### EXTRAIT FOURNI:

────────────────

Ce refus était fondé sur l’atteinte paysagère du projet à son environnement naturel et urbain.

En effet, sur le fondement de l’article R. 111-21 du code de l’urbanisme : « Le projet peut être refusé ou n'être accepté que sous réserve de l'observation de prescriptions spéciales si les constructions, par leur situation, leur architecture, leurs dimensions ou l'aspect extérieur des bâtiments ou ouvrages à édifier ou à modifier, sont de nature à porter atteinte au caractère ou à l'intérêt des lieux avoisinants, aux sites, aux paysages naturels ou urbains ainsi qu'à la conservation des perspectives monumentales ».


La Cour administrative d’appel de Bordeaux rappelle tout d’abord qu’« Il résulte de ces dispositions que, si les constructions projetées portent atteinte aux paysages naturels avoisinants, l'autorité administrative compétente peut refuser de délivrer le permis de construire sollicité ou l'assortir de prescriptions spéciales ».

Elle ajoute que « Pour rechercher l'existence d'une atteinte à un paysage naturel de nature à fonder le refus de permis de construire ou les prescriptions spéciales accompagnant la délivrance de ce permis, il lui appartient d'apprécier, dans un premier temps, la qualité du site naturel sur lequel la construction est projetée et d'évaluer, dans un second temps, l'impact que cette construction, compte tenu de sa nature et de ses effets, pourrait avoir sur le site ». 

 
Elle applique ensuite ces critères au cas d’espèce.

Elle observe tout d’abord l’environnement dans lequel vont s’intégrer les éoliennes : « Il ressort des pièces du dossier que les cinq éoliennes projetées doivent être implantées au sein de l'unité paysagère des Terres de Brandes, laquelle se caractérise par un relief assez plat où de vastes parcelles cultivées alternent avec des éléments boisés nombreux et disséminés. Cet ensemble paysager, qui est affecté par la présence d'une centrale nucléaire flanquée de deux tours de refroidissement, de lignes électriques aériennes et d'un réseau routier, ne revêt par lui-même aucun caractère particulier hormis, il est vrai, la présence du village de Chauvigny, lequel abrite un ensemble médiéval composé du château d'Harcourt et du château baronnial (ou des Evêques de Poitiers), des églises Saint-Pierre et Notre-Dame et du donjon de Gouzon, édifices protégés au titre de la législation sur les monuments historiques ».

────────────────

### DONNÉES FOURNIES:
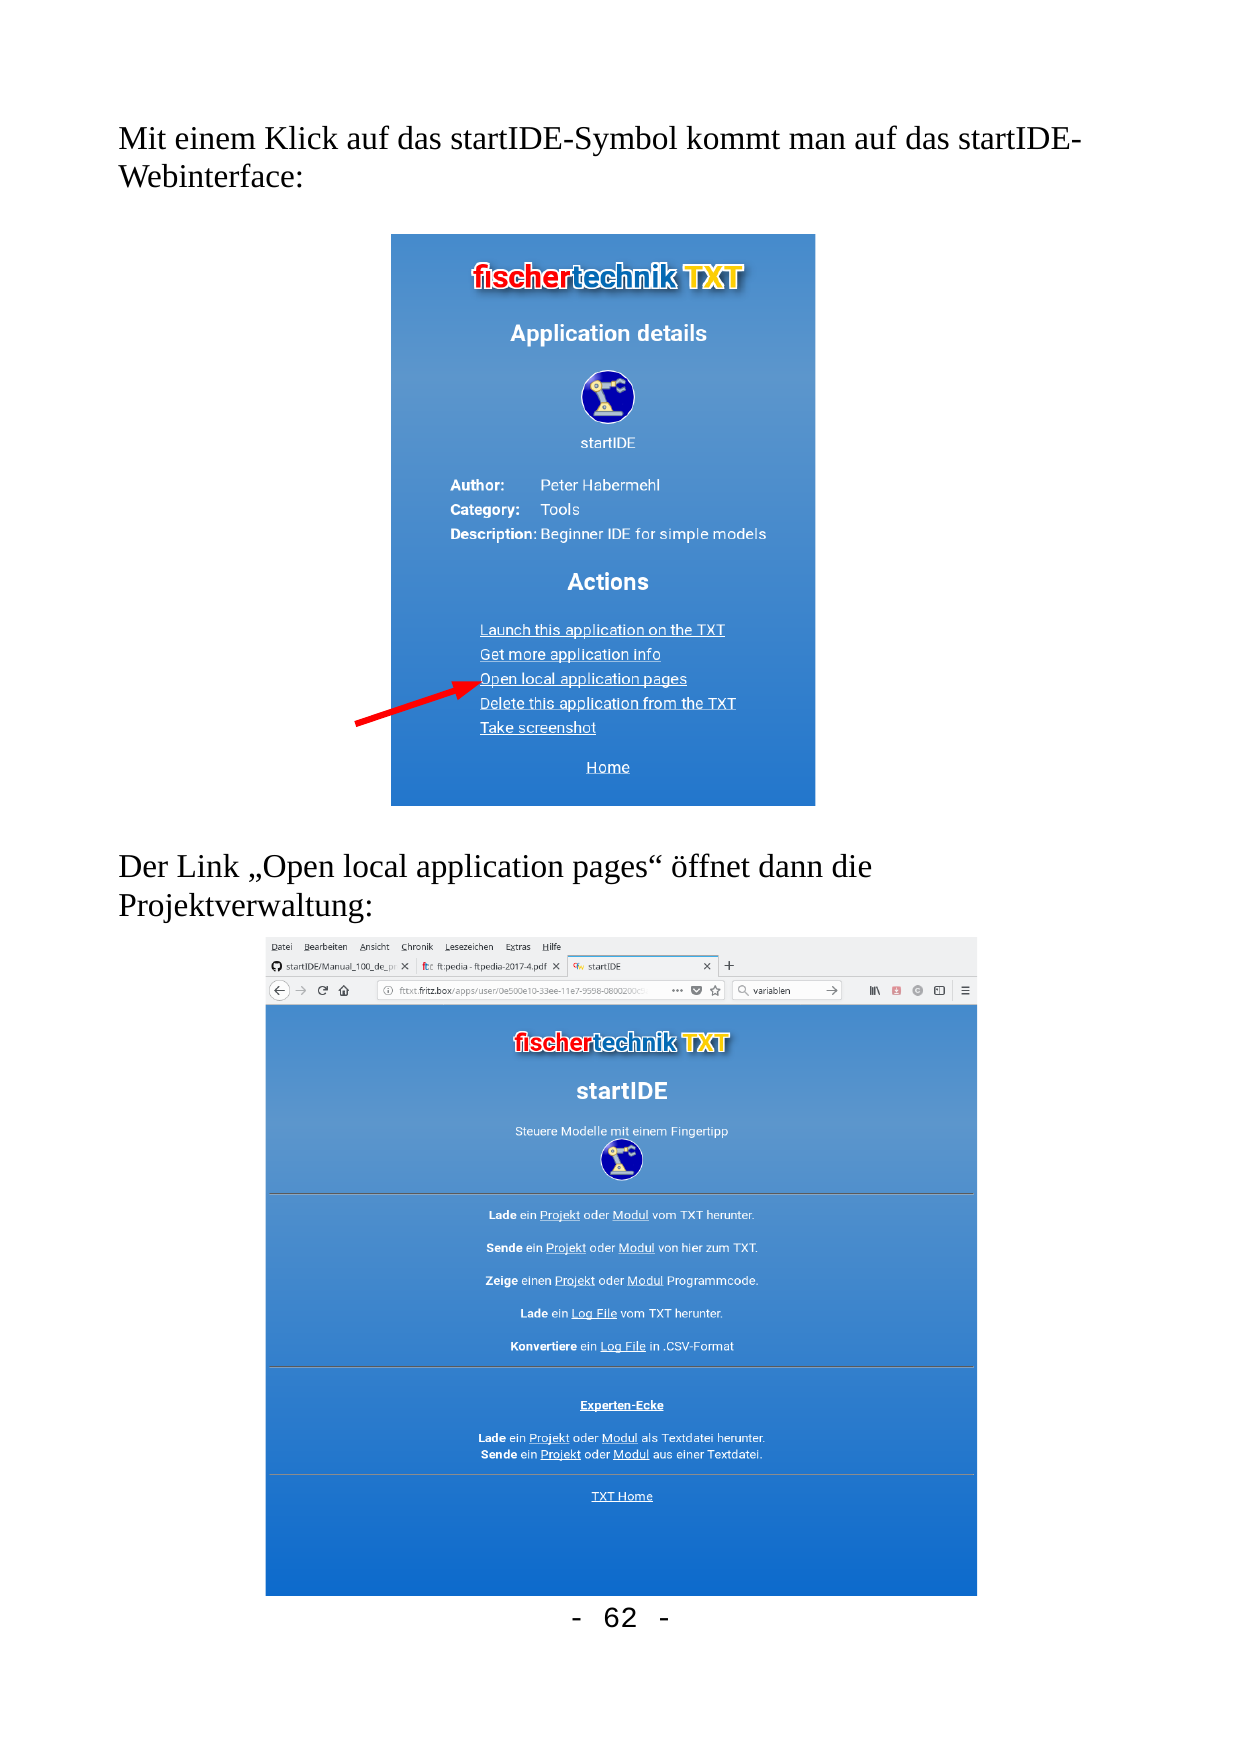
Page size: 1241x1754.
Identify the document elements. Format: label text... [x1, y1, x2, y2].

text Mit einem Klick auf das startIDE-Symbol kommt man auf das startIDE-Webinterface: [118, 118, 1122, 195]
picture [391, 234, 816, 806]
text Der Link „Open local application pages“ öffnet dann die Projektverwaltung: [118, 846, 1122, 923]
picture [265, 937, 978, 1596]
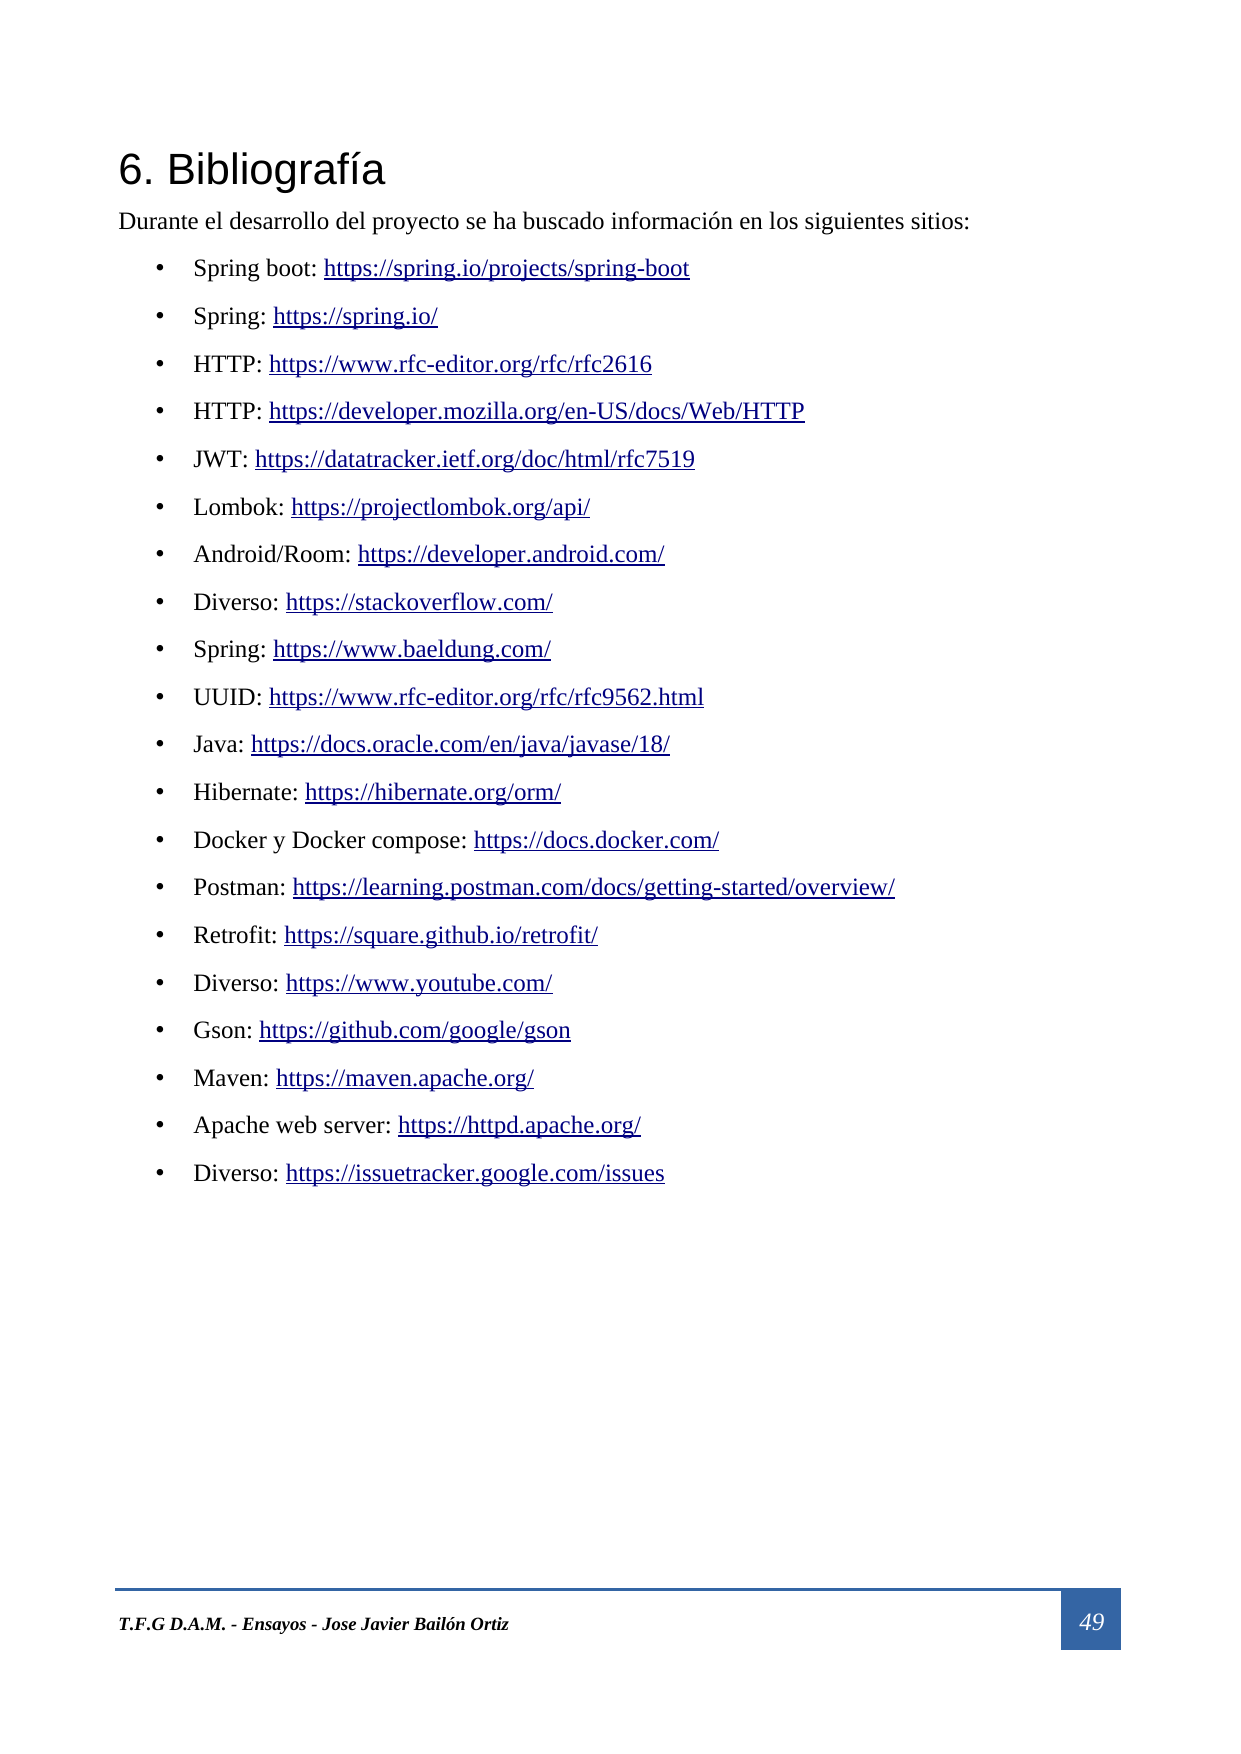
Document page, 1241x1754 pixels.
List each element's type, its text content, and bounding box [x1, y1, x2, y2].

list Diverso: https://stackoverflow.com/ [156, 587, 1122, 616]
subtitle 6. Bibliografía [118, 143, 1122, 193]
list Postman: https://learning.postman.com/docs/getting-started/overview/ [156, 872, 1122, 901]
list Docker y Docker compose: https://docs.docker.com/ [156, 825, 1122, 853]
list HTTP: https://www.rfc-editor.org/rfc/rfc2616 [156, 349, 1122, 377]
list Spring: https://www.baeldung.com/ [156, 634, 1122, 663]
list Apache web server: https://httpd.apache.org/ [156, 1110, 1122, 1139]
list Lombok: https://projectlombok.org/api/ [156, 492, 1122, 520]
list Gson: https://github.com/google/gson [156, 1015, 1122, 1044]
list UUID: https://www.rfc-editor.org/rfc/rfc9562.html [156, 682, 1122, 711]
list Retrofit: https://square.github.io/retrofit/ [156, 920, 1122, 949]
list Hibernate: https://hibernate.org/orm/ [156, 777, 1122, 806]
list JWT: https://datatracker.ietf.org/doc/html/rfc7519 [156, 444, 1122, 473]
text Durante el desarrollo del proyecto se ha buscado información en los siguientes sitios: [118, 206, 1122, 235]
list Spring boot: https://spring.io/projects/spring-boot [156, 253, 1122, 282]
list HTTP: https://developer.mozilla.org/en-US/docs/Web/HTTP [156, 396, 1122, 425]
list Java: https://docs.oracle.com/en/java/javase/18/ [156, 729, 1122, 758]
list Diverso: https://www.youtube.com/ [156, 968, 1122, 996]
list Android/Room: https://developer.android.com/ [156, 539, 1122, 568]
list Diverso: https://issuetracker.google.com/issues [156, 1158, 1122, 1187]
list Maven: https://maven.apache.org/ [156, 1063, 1122, 1092]
list Spring: https://spring.io/ [156, 301, 1122, 330]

────────────────

### CONSIGNE:
Extrayez de l'extrait sur le refus de permis le passage allant de « La Cour administrative » jusqu'à « au cas d’espèce. » inclus. Les lignes forment un matériau indépendant de l'extrait.

### RÉSULTAT:
La Cour administrative d’appel de Bordeaux rappelle tout d’abord qu’« Il résulte de ces dispositions que, si les constructions projetées portent atteinte aux paysages naturels avoisinants, l'autorité administrative compétente peut refuser de délivrer le permis de construire sollicité ou l'assortir de prescriptions spéciales ».

Elle ajoute que « Pour rechercher l'existence d'une atteinte à un paysage naturel de nature à fonder le refus de permis de construire ou les prescriptions spéciales accompagnant la délivrance de ce permis, il lui appartient d'apprécier, dans un premier temps, la qualité du site naturel sur lequel la construction est projetée et d'évaluer, dans un second temps, l'impact que cette construction, compte tenu de sa nature et de ses effets, pourrait avoir sur le site ». 

 
Elle applique ensuite ces critères au cas d’espèce.